Swiss airport seeks crowdfunding for new 'people’s airline' 

A poster for the planned FlyBAIR airline, as seen at the press conference to announce it on Friday at Bern Airport Keystone / Adrian Reusser

Bern Airport near the Swiss capital is seeking to re-establish scheduled flights - stopped after its main airline SkyWork went bust - with the help of crowdfunding. The name of the new “people’s airline” would be FlyBAIR.  

This content was published on November 1, 2019 - 14:49
Keystone-SDA/swissinfo.ch/ilj

The aim is for FlyBAIR to offer charter flights to ten European destinations from May 2020, with a link being established to travel hubs such as Munich, Amsterdam or London by the autumn of that year, the airport’s management said on Friday

The last SkyWork flight landed at Bern airport on August 29, 2018, after financial difficulties forced the company to declare itself bankrupt. Bern airport had been the small Swiss airline’s hub. 

+ Read about the background to the SkyWork bankruptcy here 

Since then the airport, which is located just outside the Swiss capital, has only been serving charter and government flights, private jets and light aircraft. 

Bern Airport is hoping that people who live in the region will cough up the capital needed of CHF2.5 million ($2.5 million) via online crowdfunding. The first goal is to collect CHF1 million within 30 days, Bern Airport’s director Urs Ryf told reporters at a press conference, 

Board chairman Beat Brechbühl added that all efforts to encourage “traditional” airlines to Bern had failed since SkyWorks went under. That’s why the airport is betting on a “virtual airline” instead.  

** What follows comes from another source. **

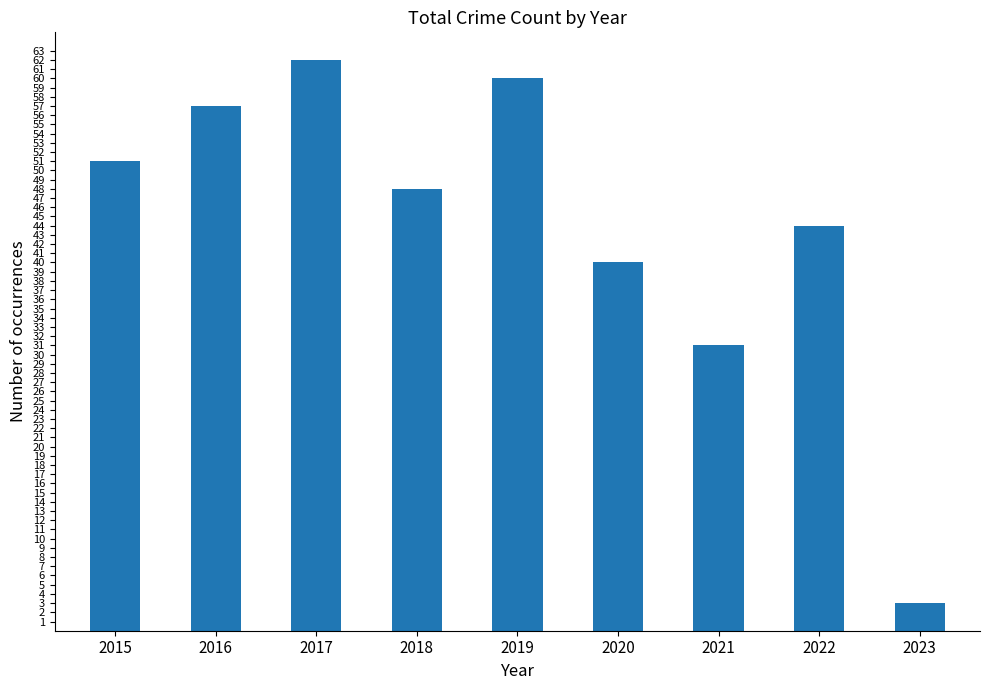

What is the change in value from 2017 to 2019?

-2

This means FlyBAIR would not own any aeroplanes itself but would be in charge of marketing. Swiss charter company Lions Air, active in the business and VIP flight sector, would be responsible for the operational side and German Airways would lease the planes. The main advantages, Ryf said, would be that the airport could operate flights according to demand and that fixed costs could be kept low.